O homem conformado com
o mundo não está pronto para escrever. A resignação paralisa, impede qualquer
movimento. É preciso um mínimo de inquietação para deixar-se explodir em desabafos.
As entrelinhas de uma escrita, com silêncios prolongados, fantasmas implícitos,
ocultas sugestões, derrapam em um cenário que se modula à maneira de cada um.
Não há como fugir desse jogo tão instigante que se chama literatura. Tudo isso
me vem à mente a partir do excelente tema, rico de complexidade e beleza,
escolhido pela Fliporto 2013: “A Literatura é um jogo”. Assim como a vida
também o é. Quantas vezes a vida surpreende mais que a literatura? Somos reféns
de um destino ignorado:“duelo” que se faz intrigante na
medida em que bifurca o placar — vitoriosos ou derrotados. Destino é uma
palavra perigosa, implica em tantas conotações que tenho receio de usá-la. Mas
ela existe e aponta inúmeros caminhos que confundem a escolha. Nem sempre temos
consciência de qual jogo jogar. Então, a literatura abriga os desassossegados,
os apreensivos, os impacientes — embate a exigir emoções e sentimentos.
E a disputa se inicia
quando o “eu” agrupa vários “eus” em uma partida nem sempre harmoniosa. O
conflito dá ensejo à roleta do pensamento. Refletir decorre de uma dúvida
atormentante. A inspiração corresponde à pulsão de vida; sem ela o desejo
desaparece e o abismo do vazio aflora. Nem sempre estamos inspirados para
preencher uma folha de papel em branco, mas aliados, sim, à máquina propulsora
de evocações;são as reminiscências, mexidas e remexidas, que tecem o sonho,
ressignificando-o em símbolos e metáforas. O jogo resulta dos próprios desencontros.
E o tempo é a matéria prima desse jogo.
Escrever
é desabrochar-se em signos, utilizando a palavra como meio libertador. O drama
humano reclama por portas de saída. A angústia favorece a compreensão da
existência, delegando à literatura o ato de exorcizar as agruras da alma. Há
uma voz que fala através da letra: as exclamações despontam;as interrogações,
também. E tudo parece desaguar numa pergunta que jamais será respondida.

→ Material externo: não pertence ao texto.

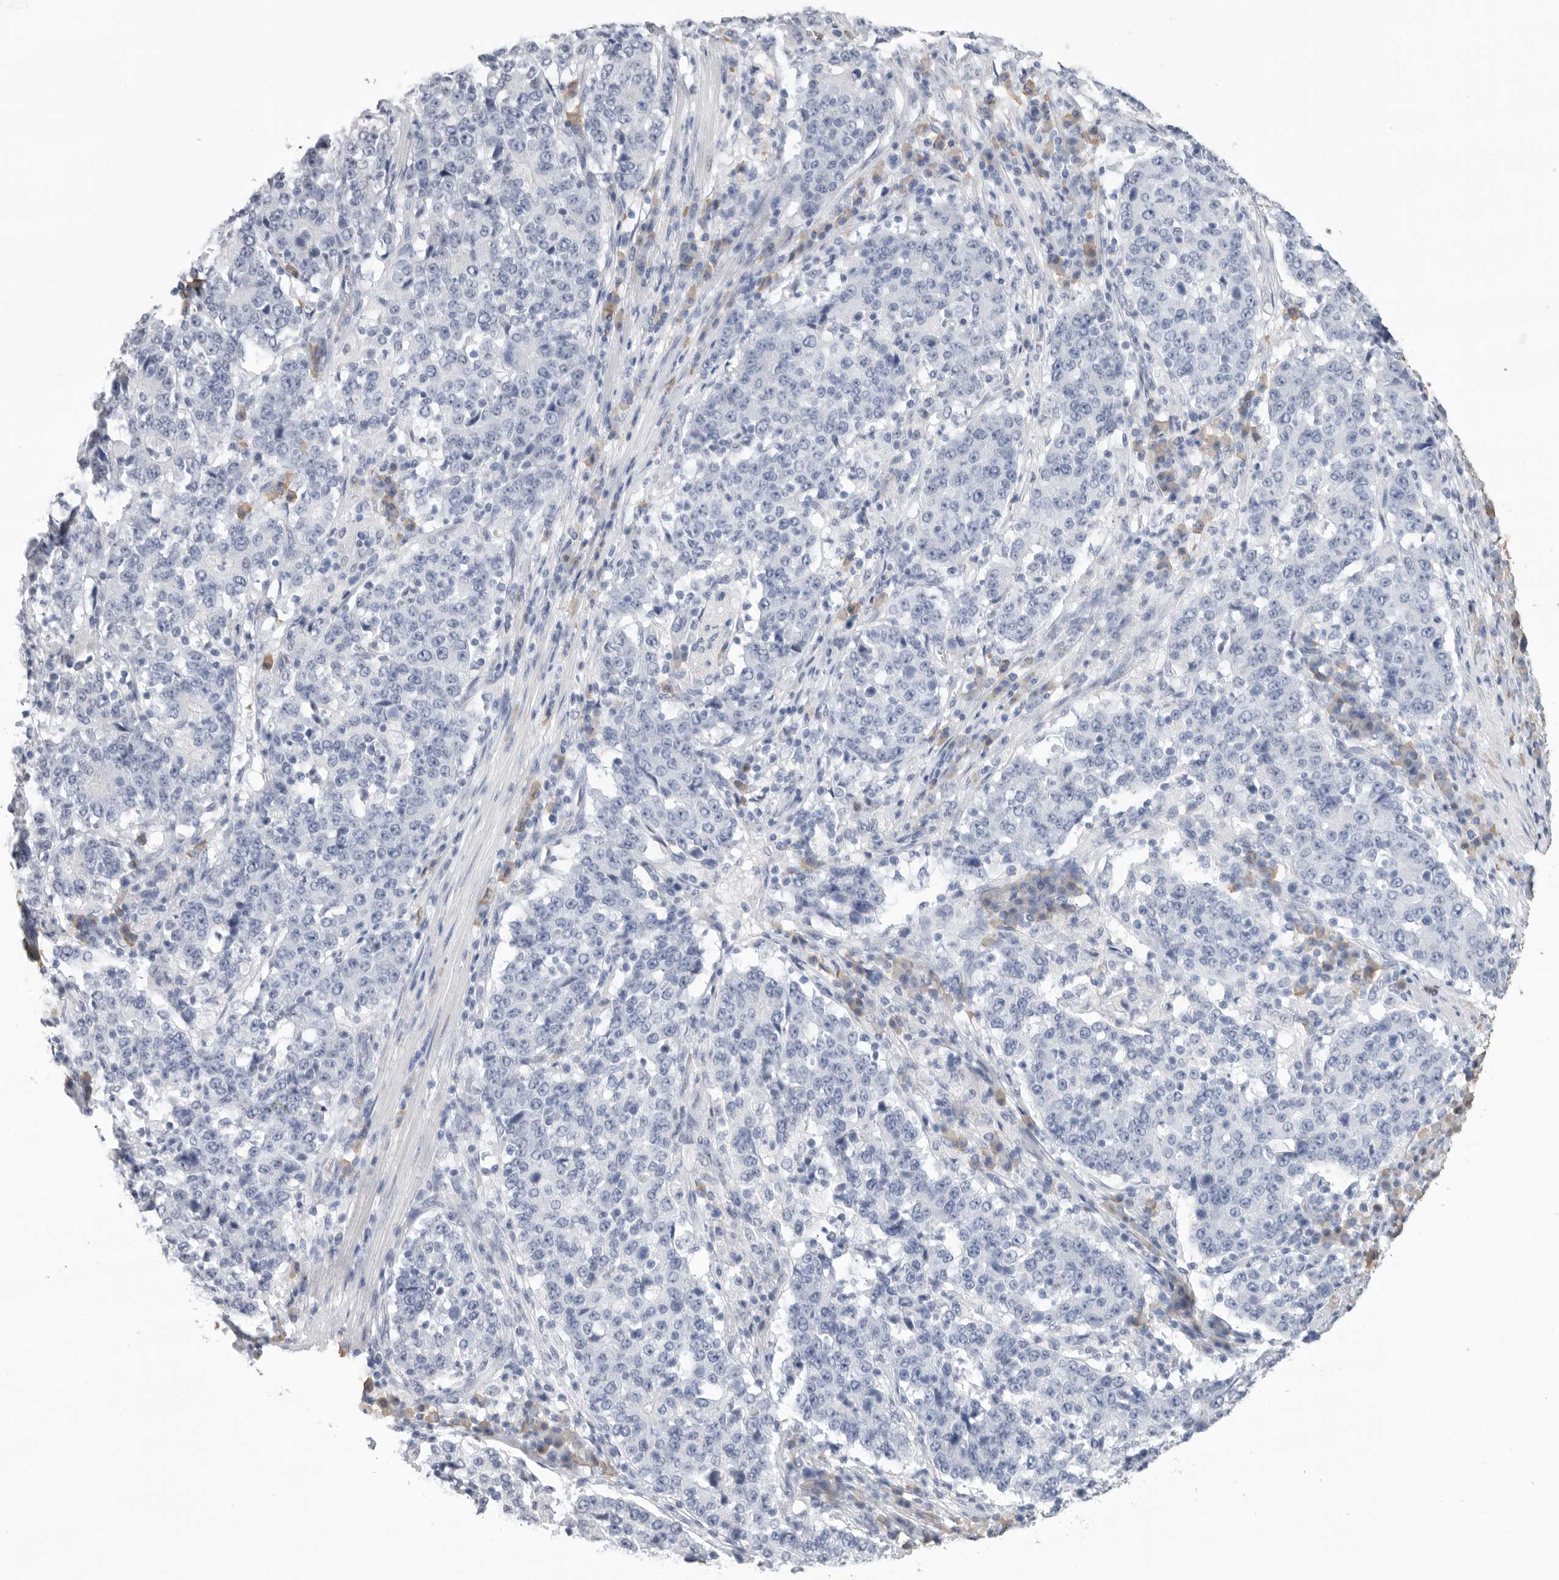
{"staining": {"intensity": "negative", "quantity": "none", "location": "none"}, "tissue": "stomach cancer", "cell_type": "Tumor cells", "image_type": "cancer", "snomed": [{"axis": "morphology", "description": "Adenocarcinoma, NOS"}, {"axis": "topography", "description": "Stomach"}], "caption": "Protein analysis of stomach cancer reveals no significant staining in tumor cells.", "gene": "ARHGEF10", "patient": {"sex": "male", "age": 59}}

Impossível decifrar o mistério da existência! Que os vulcões interiores entrem
em erupção; somente assim a humanidade poderá caminhar na direção do
incognoscível. Cada palavra desenhada expressa o que lá de dentro emerge, dando
forma a uma peleja que convive com o ontológico. A literatura é feita de
flashes da vida;por efeito, como fugir desse embate constante e imprevisível? O
jogo persiste.
No
túnel do dizer, a cronologia tem forte representação. Lembranças de infância
acorrem como se a nossa história retornasse ao passado, tempo realmente sólido
que nos fortalece. Joaquim Nabuco já afirmava que a infância é a fonte da nossa
ebulição. E Proust construiu sua obra em base de memórias aparentemente
perdidas, porém reencontradas. A memória consiste no fermento da escrita; dela
brota o processo criativo. Sem receio de errar, oferto à memória o elemento
desencadeador de toda narrativa. Impossível imaginar que semeamos do nada. As
anterioridades, já advertia Ernesto Sabato, são transbordamentos de um eu-vivente.
A memória tem o poder cumulativo, nela agregam-se várias caixinhas, umas mais
recentes, outras distanciadas, além daquelas arcaicas. A soma dos séculos que
em mim habitam provoca um redemoinho de épocas que servem de alento ao ato de
devanear. O encadeamento acontece tal qual elo de sustentação. E a batalha pede
armistício, reivindica a paz que deriva do fenômeno da palavra.
A
Literatura é um jogo entre o homem, o tempo, a memória e a existência. Um jogo
que tem árbitro implacável e regras nem sempre conhecidas. Não adianta camuflar
as pedras da contenda, porque prevalecerá sempre a contingência do humano.
Continuar em pleno jogo é a única forma de entender a literatura.